**Исходный отрывок**
#####

В связи с образом дачи обозначается мотив потери, утраты постоянного жилища, своего мира, места во Вселенной и замены его временным жилищем, которое подразумевает непостоянное, сезонное пребывание в нем, а также смену хозяев (заселение в него представителей абсолютно разных семей). Этот мотив развивается как основной в «Вишневом саде».
В пьесе не формируется особый этнокультурный ландшафт. Пожалуй, кроме вишневого сада, в качестве этнографической реалии Юга России можно назвать шахту, о которой упоминают в связи со «звуком лопнувшей струны». Важная деталь провинциальной топографии — шахты — упоминается уже в рассказе «Счастье» (1887), в котором впервые звучат слова, комментирующие звук упавшей в шахту бадьи: «Что-то вдали грозно ахнуло, ударилось о камень и побежало по степи, издавая: «тах! тах! тах! тах!». Когда звук замер, старик вопросительно поглядел на равнодушного, неподвижно стоявшего Пантелея.
— Это в шахтах бадья сорвалась, — сказал молодой, подумав» [С VI, 215].
Позже эта ситуация переходит в текст комедии:
«Лопахин. <...> Где-нибудь далеко в шахтах сорвалась бадья» [С XIII, 224].
Так или иначе, в предположениях каждого из участников диалога о причине услышанного этот звук связывается с нарушением порядка.

#####

**Предоставленные записи**

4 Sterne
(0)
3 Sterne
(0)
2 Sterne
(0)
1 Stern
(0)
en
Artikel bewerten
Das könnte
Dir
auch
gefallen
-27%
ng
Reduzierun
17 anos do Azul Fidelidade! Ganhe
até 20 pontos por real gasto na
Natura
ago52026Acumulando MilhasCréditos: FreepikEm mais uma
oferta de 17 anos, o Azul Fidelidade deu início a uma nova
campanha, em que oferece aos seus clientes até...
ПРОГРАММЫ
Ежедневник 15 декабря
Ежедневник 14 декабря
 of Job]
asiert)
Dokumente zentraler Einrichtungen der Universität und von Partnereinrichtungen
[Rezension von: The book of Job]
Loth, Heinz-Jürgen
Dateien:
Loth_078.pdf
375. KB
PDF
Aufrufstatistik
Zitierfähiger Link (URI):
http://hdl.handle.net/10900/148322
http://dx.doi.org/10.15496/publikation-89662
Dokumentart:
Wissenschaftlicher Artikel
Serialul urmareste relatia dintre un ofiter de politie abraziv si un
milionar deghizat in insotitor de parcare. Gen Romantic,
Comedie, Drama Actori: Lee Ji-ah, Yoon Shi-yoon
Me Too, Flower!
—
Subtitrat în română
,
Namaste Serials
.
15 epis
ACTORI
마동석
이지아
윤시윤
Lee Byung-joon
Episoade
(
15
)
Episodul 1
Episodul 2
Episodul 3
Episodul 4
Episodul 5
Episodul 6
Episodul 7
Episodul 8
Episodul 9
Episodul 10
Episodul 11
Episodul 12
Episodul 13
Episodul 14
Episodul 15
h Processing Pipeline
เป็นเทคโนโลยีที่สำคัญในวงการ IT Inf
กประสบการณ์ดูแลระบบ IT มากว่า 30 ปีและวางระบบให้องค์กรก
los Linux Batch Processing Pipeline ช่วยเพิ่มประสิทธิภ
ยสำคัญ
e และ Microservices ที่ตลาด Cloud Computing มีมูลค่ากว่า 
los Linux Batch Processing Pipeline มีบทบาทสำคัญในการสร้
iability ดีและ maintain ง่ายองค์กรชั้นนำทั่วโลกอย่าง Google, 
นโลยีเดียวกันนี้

#####

**Задание 1**
Ответьте на вопросы по отрывку о «Вишневом саде»:
(а) Какой мотив развивается в «Вишневом саде» как основной?
(б) В каком году написан рассказ «Счастье»?
(в) Кто из персонажей комедии говорит, что в шахтах сорвалась бадья?
**Задание 2**
Продолжите, пожалуйста, отрывок о «Вишневом саде», начав сразу после его последнего предложения.

**Поле ответа 1**
(а) Мотив потери, утраты постоянного жилища, своего мира, места во Вселенной и замены его временным жилищем.
(б) В 1887 году.
(в) Лопахин.

**Поле ответа 2**
В пьесе также упоминаются конкретные топонимы, связанные с провинциальной Россией: Ярославль и Харьков. Становится известно, что в Ярославле — родственница Раневской обладает достаточными средствами, чтобы выкупить вишневый сад. Гаев говорит, что «тетушка-графиня» очень богата. Одним из воплощений богатства является золото — это «типичная, прочная черта» иного царства [Пропп 1986: 285]. В фольклоре местом накопления и хранения сокровищ является иной, то есть чужой мир. Кроме этого, иное царство часто описывается не только как некое государство, но и как город. Хтонический характер месту придают принципы поведения обитателя и их реакция на действия героев. Так, ярославская тетушка-бабушка не любит Раневскую, потому что та нарушила своеобразный запрет: ей нельзя было выходить замуж за «присяжного поверенного, не дворянина». И когда героиня заключает непозволительный брак, она лишается помощи богатой ярославской родственницы. Ярославская бабушка скупа: все ожидают помощи от бабушки, но она присылает только пятнадцать тысяч, которые никак не могут повлиять на исход торгов.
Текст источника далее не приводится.